Pour commencer, rejetez une fois pour toutes le mot “art” et le mot “artiste”. Cessez de vous plonger dans ces vocables et de les ressasser avec monotonie. Ne peut-on penser que chacun est plus ou moins artiste ? Que l’humanité crée de l’art non seulement sur le papier ou sur la toile, mais à chaque moment de la vie quotidienne. […] D’autre part que signifie votre culte d’un art qui serait contenu dans les « œuvres » ? Pourquoi imaginez-vous sottement que l’on admire tant les « œuvres d’art » et qu’on défaille de délices en écoutant une fugue de Bach ? N’avez-vous jamais réfléchi au caractère impur, trouble, incomplet de ce domaine culturel que vous voulez enfermer dans votre phraséologie simpliste ?
Vous commettez sans cesse une erreur commune : vous réduisez les rapports de l’homme avec l’art à la seule émotion esthétique et vous la considérez sous un aspect purement individuel, comme si chacun de nous communiait seul dans son cœur (ou son estomac) avec l’art complètement isolé de ses semblables.
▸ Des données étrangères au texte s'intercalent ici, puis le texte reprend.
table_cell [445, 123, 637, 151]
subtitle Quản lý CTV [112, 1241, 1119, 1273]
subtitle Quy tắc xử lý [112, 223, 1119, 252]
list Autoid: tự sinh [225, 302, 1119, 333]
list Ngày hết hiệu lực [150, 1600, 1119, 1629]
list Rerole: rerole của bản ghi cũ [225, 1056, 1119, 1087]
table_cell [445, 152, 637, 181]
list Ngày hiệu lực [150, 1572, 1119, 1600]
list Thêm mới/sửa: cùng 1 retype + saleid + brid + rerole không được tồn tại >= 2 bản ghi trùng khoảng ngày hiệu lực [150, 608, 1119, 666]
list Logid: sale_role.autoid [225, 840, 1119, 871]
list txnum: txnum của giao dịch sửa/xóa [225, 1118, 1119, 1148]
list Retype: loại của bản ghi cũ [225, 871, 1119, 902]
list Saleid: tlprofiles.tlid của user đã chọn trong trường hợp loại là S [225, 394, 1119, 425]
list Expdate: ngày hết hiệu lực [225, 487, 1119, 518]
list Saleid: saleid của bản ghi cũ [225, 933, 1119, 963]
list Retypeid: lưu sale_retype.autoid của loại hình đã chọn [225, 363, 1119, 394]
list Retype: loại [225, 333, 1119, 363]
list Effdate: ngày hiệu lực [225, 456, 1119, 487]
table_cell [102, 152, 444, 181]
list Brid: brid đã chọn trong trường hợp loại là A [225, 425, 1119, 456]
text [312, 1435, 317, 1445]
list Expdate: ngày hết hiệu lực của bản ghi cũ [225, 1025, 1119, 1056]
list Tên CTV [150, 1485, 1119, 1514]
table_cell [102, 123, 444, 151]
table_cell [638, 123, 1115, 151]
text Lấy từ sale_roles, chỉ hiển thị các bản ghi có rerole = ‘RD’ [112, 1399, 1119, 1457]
Or, en réalité, nous avons affaire ici à un mélange composite d’émotions et aussi de gens qui, s’influençant mutuellement, produisent une émotion collective. […]
DA CAPO le déferlement, le gonflement, le grossissement à la puissance 101, l’augmentation et la tension, l’affinement et le frôlement, l’étirement, l’absorption monotone, l’accumulation et la suspension - sans fin, sans fin, sans limites, vers le haut et vers le bas, avec Stan un peu plus loin.